Optimal Toe-In Angle for a Dipole Loudspeaker

I’ve been doing some work on determining the best toe-in angle for a dipole loudspeaker.  The mathematical details are in this draft manuscript, but here is a brief summary.

Attenuating Lateral Room Reflections

By toeing-in a dipole one can selectively attenuate various room reflections by placing them at or near a dipole null (i.e. 90° off-axis).  Shown here are two scenarios for the first lateral reflection paths in a room, with the polar response of an ideal dipole superimposed.  Only the dipole orientation changes, the reflection paths are the same in both cases:

The first case is typical; the side-wall reflection is severely attenuated (about 30dB) since it is radiated near the dipole null.  The front reflection is helped a bit, but it’s only down 3dB (plus about 4dB due to path length).  In practice a mirror placed at the side wall reflection point will show an image of the loudspeaker on-edge.

In the second case the dipole is toed-in about 20°, so that side- and front-wall reflections are radiated at equal levels.  This orientation maximally attenuates both reflections, which are now radiated at 8dB below the direct sound (accounting for path lengths, the reflections arrive at the listener at -12dB).  Mirrors placed at the reflection points will show symmetric views of the rear of the loudspeaker.

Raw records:
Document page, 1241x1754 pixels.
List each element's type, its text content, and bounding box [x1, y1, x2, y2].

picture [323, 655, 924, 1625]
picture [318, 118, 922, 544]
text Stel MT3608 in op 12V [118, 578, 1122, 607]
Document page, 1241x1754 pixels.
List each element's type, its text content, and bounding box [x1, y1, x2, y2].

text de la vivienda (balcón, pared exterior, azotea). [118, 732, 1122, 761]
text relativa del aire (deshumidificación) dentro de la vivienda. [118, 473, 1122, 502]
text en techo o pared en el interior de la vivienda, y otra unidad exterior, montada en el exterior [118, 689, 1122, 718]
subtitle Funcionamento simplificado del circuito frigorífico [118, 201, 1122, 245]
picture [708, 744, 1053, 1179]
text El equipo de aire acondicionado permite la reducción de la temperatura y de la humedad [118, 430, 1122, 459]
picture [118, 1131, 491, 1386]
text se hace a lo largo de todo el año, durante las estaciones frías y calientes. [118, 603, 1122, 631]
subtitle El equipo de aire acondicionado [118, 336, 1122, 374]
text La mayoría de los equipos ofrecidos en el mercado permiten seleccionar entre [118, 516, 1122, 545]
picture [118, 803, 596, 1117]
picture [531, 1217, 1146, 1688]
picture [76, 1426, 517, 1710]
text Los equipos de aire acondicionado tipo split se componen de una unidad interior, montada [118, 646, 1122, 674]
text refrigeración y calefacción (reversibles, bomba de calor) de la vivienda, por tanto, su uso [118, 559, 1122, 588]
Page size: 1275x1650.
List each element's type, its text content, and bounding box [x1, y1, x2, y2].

## Problems to work on
1 - Answer these questions about the dipole toe-in article:
(a) About how much is the side-wall reflection attenuated in the first case?
(b) By about how many degrees is the dipole toed-in in the second case?
(c) At what level do the reflections arrive at the listener in the second case once path lengths are accounted for?
2 - Summarize the dipole toe-in article in two sentences.
3 - Transcribe the part of the dipole toe-in article that opens with the words containing "I’ve been doing" and closes with "a brief summary.".

## Per-task answers
1 -
(a) About 30dB.
(b) About 20°.
(c) At -12dB.

2 - Toeing in a dipole loudspeaker can selectively attenuate room reflections by placing them at or near the dipole null, 90° off-axis. In the typical orientation the side-wall reflection is attenuated by about 30dB while the front reflection is down only 3dB, whereas a toe-in of about 20° radiates both reflections at equal levels 8dB below the direct sound, maximally attenuating both.

3 -
I’ve been doing some work on determining the best toe-in angle for a dipole loudspeaker.  The mathematical details are in this draft manuscript, but here is a brief summary.